*** Supplied information ***
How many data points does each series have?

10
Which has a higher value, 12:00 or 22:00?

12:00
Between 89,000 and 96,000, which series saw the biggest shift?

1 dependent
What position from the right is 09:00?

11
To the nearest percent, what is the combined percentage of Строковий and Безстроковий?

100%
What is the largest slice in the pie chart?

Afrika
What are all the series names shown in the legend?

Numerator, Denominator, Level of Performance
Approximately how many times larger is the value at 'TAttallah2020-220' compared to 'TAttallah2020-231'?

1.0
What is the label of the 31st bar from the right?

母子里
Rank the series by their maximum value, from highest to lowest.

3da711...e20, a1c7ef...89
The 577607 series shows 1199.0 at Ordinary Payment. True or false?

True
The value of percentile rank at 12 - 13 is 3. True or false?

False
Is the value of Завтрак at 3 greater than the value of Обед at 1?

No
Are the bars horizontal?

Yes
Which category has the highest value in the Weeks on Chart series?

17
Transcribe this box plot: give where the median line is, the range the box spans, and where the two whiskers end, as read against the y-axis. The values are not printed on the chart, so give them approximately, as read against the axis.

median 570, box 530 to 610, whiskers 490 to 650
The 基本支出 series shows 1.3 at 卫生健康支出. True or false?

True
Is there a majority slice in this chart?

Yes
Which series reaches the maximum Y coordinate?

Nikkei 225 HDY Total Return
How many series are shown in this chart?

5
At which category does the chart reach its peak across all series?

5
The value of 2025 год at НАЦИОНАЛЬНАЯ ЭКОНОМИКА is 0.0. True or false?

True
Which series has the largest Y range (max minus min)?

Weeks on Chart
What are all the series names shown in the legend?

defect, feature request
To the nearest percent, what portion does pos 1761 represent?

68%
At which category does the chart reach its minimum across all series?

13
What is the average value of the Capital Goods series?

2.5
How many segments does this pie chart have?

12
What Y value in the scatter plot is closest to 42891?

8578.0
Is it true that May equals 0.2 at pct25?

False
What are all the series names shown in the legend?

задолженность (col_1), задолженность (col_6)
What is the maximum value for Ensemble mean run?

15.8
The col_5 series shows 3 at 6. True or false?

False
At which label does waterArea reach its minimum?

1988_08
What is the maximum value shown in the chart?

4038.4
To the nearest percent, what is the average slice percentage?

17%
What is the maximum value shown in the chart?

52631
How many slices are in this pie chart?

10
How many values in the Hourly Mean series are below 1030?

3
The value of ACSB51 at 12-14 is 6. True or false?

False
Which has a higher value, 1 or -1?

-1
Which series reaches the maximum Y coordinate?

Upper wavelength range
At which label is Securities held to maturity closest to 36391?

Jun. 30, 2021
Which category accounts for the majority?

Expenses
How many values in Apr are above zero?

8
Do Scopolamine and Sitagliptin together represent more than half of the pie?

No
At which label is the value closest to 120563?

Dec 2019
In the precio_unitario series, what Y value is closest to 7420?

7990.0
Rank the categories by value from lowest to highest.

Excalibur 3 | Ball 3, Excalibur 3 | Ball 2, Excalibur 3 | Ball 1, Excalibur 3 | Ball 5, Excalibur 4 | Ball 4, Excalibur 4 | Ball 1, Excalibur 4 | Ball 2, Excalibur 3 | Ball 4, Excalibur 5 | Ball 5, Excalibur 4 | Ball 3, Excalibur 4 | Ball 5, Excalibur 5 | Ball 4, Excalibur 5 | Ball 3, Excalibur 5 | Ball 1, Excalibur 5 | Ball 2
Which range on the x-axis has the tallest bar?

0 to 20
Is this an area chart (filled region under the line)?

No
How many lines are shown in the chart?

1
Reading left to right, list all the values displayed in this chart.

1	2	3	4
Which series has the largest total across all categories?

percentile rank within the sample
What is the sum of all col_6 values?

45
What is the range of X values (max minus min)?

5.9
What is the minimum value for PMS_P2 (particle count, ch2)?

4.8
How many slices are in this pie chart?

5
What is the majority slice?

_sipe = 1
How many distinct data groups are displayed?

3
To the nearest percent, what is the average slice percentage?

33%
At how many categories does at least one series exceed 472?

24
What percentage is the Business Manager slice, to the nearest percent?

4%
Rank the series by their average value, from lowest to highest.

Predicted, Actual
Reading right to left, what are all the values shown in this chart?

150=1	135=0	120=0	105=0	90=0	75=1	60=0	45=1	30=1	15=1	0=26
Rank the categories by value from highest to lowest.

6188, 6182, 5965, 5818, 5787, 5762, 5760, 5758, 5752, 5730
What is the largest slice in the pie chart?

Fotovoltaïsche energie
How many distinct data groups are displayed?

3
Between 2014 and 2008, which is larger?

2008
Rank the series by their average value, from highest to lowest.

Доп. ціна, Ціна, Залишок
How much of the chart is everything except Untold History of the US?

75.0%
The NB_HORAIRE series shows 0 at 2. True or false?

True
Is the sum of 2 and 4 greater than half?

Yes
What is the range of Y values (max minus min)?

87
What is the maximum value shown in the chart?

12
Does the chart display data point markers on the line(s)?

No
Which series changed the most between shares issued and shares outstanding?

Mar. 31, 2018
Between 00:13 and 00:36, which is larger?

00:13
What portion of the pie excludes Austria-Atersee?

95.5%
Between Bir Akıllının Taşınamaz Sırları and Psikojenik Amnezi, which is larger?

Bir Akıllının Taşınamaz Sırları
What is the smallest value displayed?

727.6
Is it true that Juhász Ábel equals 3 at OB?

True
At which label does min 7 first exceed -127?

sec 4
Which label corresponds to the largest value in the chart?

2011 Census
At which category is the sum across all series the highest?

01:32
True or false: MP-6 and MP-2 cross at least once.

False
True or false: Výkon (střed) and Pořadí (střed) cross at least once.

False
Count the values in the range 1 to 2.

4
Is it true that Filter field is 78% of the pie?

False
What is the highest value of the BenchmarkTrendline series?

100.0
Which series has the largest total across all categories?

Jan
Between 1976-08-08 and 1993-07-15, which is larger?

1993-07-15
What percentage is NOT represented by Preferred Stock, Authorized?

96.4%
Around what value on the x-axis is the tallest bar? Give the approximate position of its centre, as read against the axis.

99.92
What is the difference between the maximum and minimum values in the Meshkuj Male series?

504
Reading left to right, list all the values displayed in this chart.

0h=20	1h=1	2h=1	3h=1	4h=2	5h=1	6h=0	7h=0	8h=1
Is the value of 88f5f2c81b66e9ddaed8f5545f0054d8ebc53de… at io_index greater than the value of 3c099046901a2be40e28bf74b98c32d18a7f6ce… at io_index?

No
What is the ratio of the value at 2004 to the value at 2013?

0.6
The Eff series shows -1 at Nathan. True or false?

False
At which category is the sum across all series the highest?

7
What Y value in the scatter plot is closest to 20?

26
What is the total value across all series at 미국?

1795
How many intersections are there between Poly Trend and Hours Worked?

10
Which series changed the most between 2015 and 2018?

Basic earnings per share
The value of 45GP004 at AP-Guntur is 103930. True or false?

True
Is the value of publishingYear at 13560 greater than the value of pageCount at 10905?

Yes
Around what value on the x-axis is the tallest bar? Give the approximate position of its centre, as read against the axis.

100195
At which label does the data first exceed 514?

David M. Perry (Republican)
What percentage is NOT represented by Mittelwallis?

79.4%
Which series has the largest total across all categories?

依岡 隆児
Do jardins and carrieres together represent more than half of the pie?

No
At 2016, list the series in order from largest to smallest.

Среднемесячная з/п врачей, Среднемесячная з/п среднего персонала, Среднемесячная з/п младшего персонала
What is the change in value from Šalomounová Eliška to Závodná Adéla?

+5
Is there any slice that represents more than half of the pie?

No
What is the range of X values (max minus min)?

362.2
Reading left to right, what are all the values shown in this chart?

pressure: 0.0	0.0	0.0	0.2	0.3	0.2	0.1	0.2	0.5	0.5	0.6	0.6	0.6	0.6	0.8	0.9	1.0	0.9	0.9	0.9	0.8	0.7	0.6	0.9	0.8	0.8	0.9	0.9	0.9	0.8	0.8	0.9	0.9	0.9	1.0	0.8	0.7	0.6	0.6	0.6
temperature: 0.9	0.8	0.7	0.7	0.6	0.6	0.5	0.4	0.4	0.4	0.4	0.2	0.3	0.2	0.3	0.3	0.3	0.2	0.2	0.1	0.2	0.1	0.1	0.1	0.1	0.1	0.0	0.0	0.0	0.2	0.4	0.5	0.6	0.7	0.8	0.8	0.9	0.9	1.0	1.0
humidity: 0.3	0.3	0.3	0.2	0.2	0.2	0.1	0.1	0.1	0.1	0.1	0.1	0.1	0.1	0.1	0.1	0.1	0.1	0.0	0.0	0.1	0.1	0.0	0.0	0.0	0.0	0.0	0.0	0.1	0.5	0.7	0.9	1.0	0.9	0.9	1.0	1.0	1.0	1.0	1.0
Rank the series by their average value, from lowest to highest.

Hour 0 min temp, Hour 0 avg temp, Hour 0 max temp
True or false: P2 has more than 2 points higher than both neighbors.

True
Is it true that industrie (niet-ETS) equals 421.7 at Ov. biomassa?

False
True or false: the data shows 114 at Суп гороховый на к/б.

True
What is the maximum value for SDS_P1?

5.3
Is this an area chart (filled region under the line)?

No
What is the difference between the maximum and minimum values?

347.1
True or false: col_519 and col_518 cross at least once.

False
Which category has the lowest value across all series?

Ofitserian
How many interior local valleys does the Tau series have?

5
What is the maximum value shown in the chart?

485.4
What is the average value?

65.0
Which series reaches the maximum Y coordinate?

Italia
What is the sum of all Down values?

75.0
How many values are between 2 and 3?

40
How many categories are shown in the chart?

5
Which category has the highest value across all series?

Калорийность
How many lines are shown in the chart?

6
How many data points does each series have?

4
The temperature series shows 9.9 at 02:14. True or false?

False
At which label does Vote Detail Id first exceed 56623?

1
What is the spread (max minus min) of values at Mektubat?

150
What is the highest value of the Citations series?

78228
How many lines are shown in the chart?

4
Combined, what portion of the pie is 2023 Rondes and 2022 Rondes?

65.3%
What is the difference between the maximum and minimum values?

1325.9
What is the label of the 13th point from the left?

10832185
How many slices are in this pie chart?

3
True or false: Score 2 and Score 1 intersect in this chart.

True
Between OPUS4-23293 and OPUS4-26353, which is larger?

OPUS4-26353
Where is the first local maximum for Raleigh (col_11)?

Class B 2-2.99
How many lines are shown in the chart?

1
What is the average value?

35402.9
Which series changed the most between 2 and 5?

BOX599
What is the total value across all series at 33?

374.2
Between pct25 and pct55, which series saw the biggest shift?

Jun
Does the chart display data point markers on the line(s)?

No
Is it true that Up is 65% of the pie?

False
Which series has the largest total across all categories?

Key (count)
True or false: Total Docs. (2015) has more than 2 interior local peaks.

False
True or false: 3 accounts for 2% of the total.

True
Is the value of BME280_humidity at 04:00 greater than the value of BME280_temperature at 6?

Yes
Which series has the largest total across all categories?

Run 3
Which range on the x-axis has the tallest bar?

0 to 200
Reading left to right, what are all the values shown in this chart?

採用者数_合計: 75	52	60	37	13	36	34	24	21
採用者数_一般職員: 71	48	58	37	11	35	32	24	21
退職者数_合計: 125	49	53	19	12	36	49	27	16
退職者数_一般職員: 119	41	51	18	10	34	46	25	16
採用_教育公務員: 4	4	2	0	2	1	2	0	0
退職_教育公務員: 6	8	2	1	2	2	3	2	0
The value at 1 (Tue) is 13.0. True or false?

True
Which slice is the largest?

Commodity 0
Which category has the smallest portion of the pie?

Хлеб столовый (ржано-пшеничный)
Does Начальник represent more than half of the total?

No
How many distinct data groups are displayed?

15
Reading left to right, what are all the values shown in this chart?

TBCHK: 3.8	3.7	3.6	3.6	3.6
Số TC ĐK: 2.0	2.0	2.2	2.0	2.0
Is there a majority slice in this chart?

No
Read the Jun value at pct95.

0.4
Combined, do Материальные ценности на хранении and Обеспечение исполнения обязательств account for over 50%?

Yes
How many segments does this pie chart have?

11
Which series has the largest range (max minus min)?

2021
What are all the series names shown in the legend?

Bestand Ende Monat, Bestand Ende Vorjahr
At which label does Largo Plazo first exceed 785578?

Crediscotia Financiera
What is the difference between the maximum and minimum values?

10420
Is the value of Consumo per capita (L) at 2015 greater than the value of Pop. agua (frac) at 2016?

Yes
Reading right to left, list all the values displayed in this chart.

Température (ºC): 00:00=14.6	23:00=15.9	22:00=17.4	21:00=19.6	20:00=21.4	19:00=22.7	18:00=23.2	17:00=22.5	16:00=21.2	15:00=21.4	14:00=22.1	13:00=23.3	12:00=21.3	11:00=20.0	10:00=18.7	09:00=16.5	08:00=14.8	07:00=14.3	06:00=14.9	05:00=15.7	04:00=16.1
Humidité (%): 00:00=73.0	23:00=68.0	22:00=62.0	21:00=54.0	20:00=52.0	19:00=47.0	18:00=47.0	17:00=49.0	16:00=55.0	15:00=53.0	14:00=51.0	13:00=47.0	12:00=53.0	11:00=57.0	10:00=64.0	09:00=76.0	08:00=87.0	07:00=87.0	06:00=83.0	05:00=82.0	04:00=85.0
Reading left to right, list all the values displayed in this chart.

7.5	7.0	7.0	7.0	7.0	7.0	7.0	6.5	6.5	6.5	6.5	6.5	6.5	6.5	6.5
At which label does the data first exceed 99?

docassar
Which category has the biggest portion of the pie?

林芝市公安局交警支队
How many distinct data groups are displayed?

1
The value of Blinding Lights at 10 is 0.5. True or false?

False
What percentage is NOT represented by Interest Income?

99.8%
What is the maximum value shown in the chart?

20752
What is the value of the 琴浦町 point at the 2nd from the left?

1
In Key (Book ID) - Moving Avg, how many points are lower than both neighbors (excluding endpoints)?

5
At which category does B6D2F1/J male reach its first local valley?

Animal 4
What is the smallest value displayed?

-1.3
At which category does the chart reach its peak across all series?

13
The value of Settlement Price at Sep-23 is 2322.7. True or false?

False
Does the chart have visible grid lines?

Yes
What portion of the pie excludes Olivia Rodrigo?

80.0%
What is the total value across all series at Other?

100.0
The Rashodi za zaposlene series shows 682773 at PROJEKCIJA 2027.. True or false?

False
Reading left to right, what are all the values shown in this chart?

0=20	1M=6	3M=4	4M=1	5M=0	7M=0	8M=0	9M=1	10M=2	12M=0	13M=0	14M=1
*** End of Supplied information ***
Task statement: Count the lines in the records that contain the string "median", treating case as significant, and reply with only that number.

Task solution: 2